Steve Vai, “Vai/Gash”: Album Review

Perhaps it is not so surprising Steve Vai was ready to take a break for a bit in 1991. He established his guitar cred during a decade working with Frank ZappaAnd David Lee Roth And White snake – arduous periods, if accomplished, accompanied by varying degrees of high personal drama. He’s recently put his solo career into high gear and has been drawing to a high level of acclaim for his sophomore efforts, ’90s Passion and war. Amidst it all, and beyond, Wow/Jash is a strange thing, a moment of letting go of adrenaline finally released nearly 32 years after it was recorded.

Jash was John Sombroto, of Queens, New York, whom Fey had met through mutual friends on motorcycles.
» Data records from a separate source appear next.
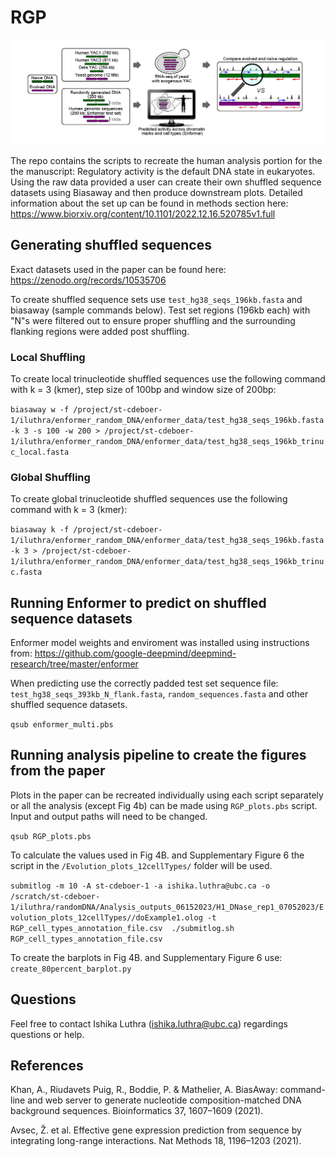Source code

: # RGP

![](Figure1.png)

The repo contains the scripts to recreate the human analysis portion for the the manuscript: Regulatory activity is the default DNA state in eukaryotes. Using the raw data provided a user can create their own shuffled sequence datasets using Biasaway and then produce downstream plots. Detailed information about the set up can be found in methods section here: https://www.biorxiv.org/content/10.1101/2022.12.16.520785v1.full

## Generating shuffled sequences 
Exact datasets used in the paper can be found here: https://zenodo.org/records/10535706

To create shuffled sequence sets use `test_hg38_seqs_196kb.fasta` and biasaway (sample commands below). Test set regions (196kb each) with "N"s were filtered out to ensure proper shuffling and the surrounding flanking regions were added post shuffling. 

### Local Shuffling
To create local trinucleotide shuffled sequences use the following command with k = 3 (kmer), step size of 100bp and window size of 200bp:

`biasaway w -f /project/st-cdeboer-1/iluthra/enformer_random_DNA/enformer_data/test_hg38_seqs_196kb.fasta -k 3 -s 100 -w 200 > /project/st-cdeboer-1/iluthra/enformer_random_DNA/enformer_data/test_hg38_seqs_196kb_trinuc_local.fasta`

### Global Shuffling
To create global trinucleotide shuffled sequences use the following command with k = 3 (kmer):

`biasaway k -f /project/st-cdeboer-1/iluthra/enformer_random_DNA/enformer_data/test_hg38_seqs_196kb.fasta -k 3 > /project/st-cdeboer-1/iluthra/enformer_random_DNA/enformer_data/test_hg38_seqs_196kb_trinuc.fasta`

## Running Enformer to predict on shuffled sequence datasets

Enformer model weights and enviroment was installed using instructions from: https://github.com/google-deepmind/deepmind-research/tree/master/enformer

When predicting use the correctly padded test set sequence file: `test_hg38_seqs_393kb_N_flank.fasta`, `random_sequences.fasta` and other shuffled sequence datasets.

`qsub enformer_multi.pbs`

## Running analysis pipeline to create the figures from the paper

Plots in the paper can be recreated individually using each script separately or all the analysis (except Fig 4b) can be made using `RGP_plots.pbs` script. Input and output paths will need to be changed.

`qsub RGP_plots.pbs` 

To calculate the values used in Fig 4B. and Supplementary Figure 6 the script in the `/Evolution_plots_12cellTypes/` folder will be used.

`submitlog -m 10 -A st-cdeboer-1 -a ishika.luthra@ubc.ca -o /scratch/st-cdeboer-1/iluthra/randomDNA/Analysis_outputs_06152023/H1_DNase_rep1_07052023/Evolution_plots_12cellTypes//doExample1.olog -t RGP_cell_types_annotation_file.csv  ./submitlog.sh RGP_cell_types_annotation_file.csv`

To create the barplots in Fig 4B. and Supplementary Figure 6 use: `create_80percent_barplot.py`

## Questions

Feel free to contact Ishika Luthra (ishika.luthra@ubc.ca) regardings questions or help.

## References
Khan, A., Riudavets Puig, R., Boddie, P. & Mathelier, A. BiasAway: command-line and web server to generate nucleotide composition-matched DNA background sequences. Bioinformatics 37, 1607–1609 (2021).

Avsec, Ž. et al. Effective gene expression prediction from sequence by integrating long-range interactions. Nat Methods 18, 1196–1203 (2021).
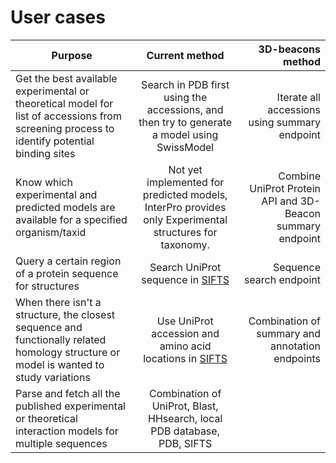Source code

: # User cases

| Purpose | Current method | 3D-beacons method |  
|-----------|:-----------:|-----------:|  
| Get the best available experimental or theoretical model for list of accessions from screening process to identify potential binding sites | Search in PDB first using the accessions, and then try to generate a model using SwissModel  | Iterate all accessions using summary endpoint | 
| Know which experimental and predicted models are available for a specified organism/taxid | Not yet implemented for predicted models, InterPro provides only Experimental structures for taxonomy. | Combine UniProt Protein API and 3D-Beacon summary endpoint |
| Query a certain region of a protein sequence for structures | Search UniProt sequence in [SIFTS](https://www.ebi.ac.uk/pdbe/docs/sifts/) | Sequence search endpoint |  
| When there isn't a structure, the closest sequence and functionally related homology structure or model is wanted to study variations | Use UniProt accession and amino acid locations in [SIFTS](https://www.ebi.ac.uk/pdbe/docs/sifts/) | Combination of summary and annotation endpoints |
| Parse and fetch all the published experimental or theoretical interaction models for multiple sequences| Combination of UniProt, Blast, HHsearch, local PDB database, PDB, SIFTS | |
Gash, who died in 1998 (two days after Fay’s father), survived a near-fatal accident when he was 21, and despite his scars (as the nickname suggests), got back on the bike and ended up in Los Angeles during the early 1980s. . Attracted to Gash’s “charm and magnetic appeal”, Faye had the idea that his new friend could provide the right voice for some “biker-type songs”. Vai was projecting a range of tunes that differed from the more technically minded material the guitarist had staked his reputation on.

They didn’t work together for long—about two weeks at Fay’s estimation, and during that time they’d recorded half an hour’s worth of music. It was, as Fey described it, “a certain kind of music to listen to when I was riding my Harley-Davidson motorcycle with my friends” and also “reminiscent of a certain kind of rock music I enjoyed as a teenager in the ’70s.” It’s simpler, in other words, more direct. And immediacy and a bash -em-out quality we hadn’t heard from Vai up until that point. Wow/Jash It’s all about the country and the songs, as well as the hard rock soul of the time imbued with the so-called grunge that was defining the moment. If it had been released at that time, it probably would have failed, but more than three decades later, there is no doubting the authenticity and intense emotion behind these songs. While Jash sings on “New Sensation”,I have got The rolling stones And my wheel is on fire, I need no more. “

Wow/Jash It opens with “In the Wind”, riding a Stones/glam-fused guitar with background piano beats and the stacked-in-your-face vocal harmonies that populate much of the album; It is an anthem for those who prefer to ride without a helmet. “Let’s Jam,” “Danger Zone,” and “She Saved My Life Tonight” churn out rock-heavy Sunset Boulevard, while “Busted” boasts brisk walking. Van Halen“Hot for the teacher.” Wow/JashIts changes, meanwhile, are a somber throwback to “Woman Fever” and “Flowers of Fire,” a powerful ballad with majestic intentions that would be low-hanging fruit for a producer like Mutt Lange.

It’s interesting to think about where Vai’s overall career might have gone if there had been more time to make music with Gash, and what kind of balance he would have struck between this kind of musical meat-and-potatoes and his artistic endeavors. We’ll never know, though Wow/Jash Unlikely to be anyone’s first choice in their canon, it’s certainly a worthwhile alternative.